Work request:
Please restate exactly what appears in the records below from the first line to the line where "Data: an EM" is, that line included.

(Dataset entries)
>>>>>

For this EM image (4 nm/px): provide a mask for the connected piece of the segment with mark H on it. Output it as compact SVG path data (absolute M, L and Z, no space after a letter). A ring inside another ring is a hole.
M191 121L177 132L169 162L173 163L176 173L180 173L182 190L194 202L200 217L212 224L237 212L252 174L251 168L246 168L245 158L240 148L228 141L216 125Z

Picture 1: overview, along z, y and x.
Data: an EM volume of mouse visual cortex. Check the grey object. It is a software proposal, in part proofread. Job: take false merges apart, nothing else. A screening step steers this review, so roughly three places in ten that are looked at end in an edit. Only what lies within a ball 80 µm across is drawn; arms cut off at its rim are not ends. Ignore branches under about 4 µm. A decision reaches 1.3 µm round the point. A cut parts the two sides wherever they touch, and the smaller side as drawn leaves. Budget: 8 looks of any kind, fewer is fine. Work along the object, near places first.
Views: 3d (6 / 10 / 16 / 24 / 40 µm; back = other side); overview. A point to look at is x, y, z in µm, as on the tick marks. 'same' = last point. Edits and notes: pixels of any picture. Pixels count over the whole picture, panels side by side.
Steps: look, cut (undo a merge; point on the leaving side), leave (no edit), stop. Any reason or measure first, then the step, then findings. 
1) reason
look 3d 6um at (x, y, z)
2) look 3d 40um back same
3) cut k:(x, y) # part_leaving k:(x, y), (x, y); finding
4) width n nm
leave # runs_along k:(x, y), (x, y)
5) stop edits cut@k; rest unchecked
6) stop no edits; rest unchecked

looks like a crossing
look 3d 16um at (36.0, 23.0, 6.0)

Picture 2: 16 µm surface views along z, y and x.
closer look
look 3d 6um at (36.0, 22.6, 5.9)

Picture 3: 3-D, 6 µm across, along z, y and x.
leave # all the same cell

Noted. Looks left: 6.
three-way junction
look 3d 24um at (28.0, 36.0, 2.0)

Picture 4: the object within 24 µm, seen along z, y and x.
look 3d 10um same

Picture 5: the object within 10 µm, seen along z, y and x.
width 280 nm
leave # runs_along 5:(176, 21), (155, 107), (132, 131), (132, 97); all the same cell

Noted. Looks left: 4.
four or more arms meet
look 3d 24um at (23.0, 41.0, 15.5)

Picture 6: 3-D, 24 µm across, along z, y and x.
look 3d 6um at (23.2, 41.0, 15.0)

<<<<<

Finished task:
For this EM image (4 nm/px): provide a mask for the connected piece of the segment with mark H on it. Output it as compact SVG path data (absolute M, L and Z, no space after a letter). A ring inside another ring is a hole.
M191 121L177 132L169 162L173 163L176 173L180 173L182 190L194 202L200 217L212 224L237 212L252 174L251 168L246 168L245 158L240 148L228 141L216 125Z

Picture 1: overview, along z, y and x.
Data: an EM volume of mouse visual cortex. Check the grey object. It is a software proposal, in part proofread. Job: take false merges apart, nothing else. A screening step steers this review, so roughly three places in ten that are looked at end in an edit. Only what lies within a ball 80 µm across is drawn; arms cut off at its rim are not ends. Ignore branches under about 4 µm. A decision reaches 1.3 µm round the point. A cut parts the two sides wherever they touch, and the smaller side as drawn leaves. Budget: 8 looks of any kind, fewer is fine. Work along the object, near places first.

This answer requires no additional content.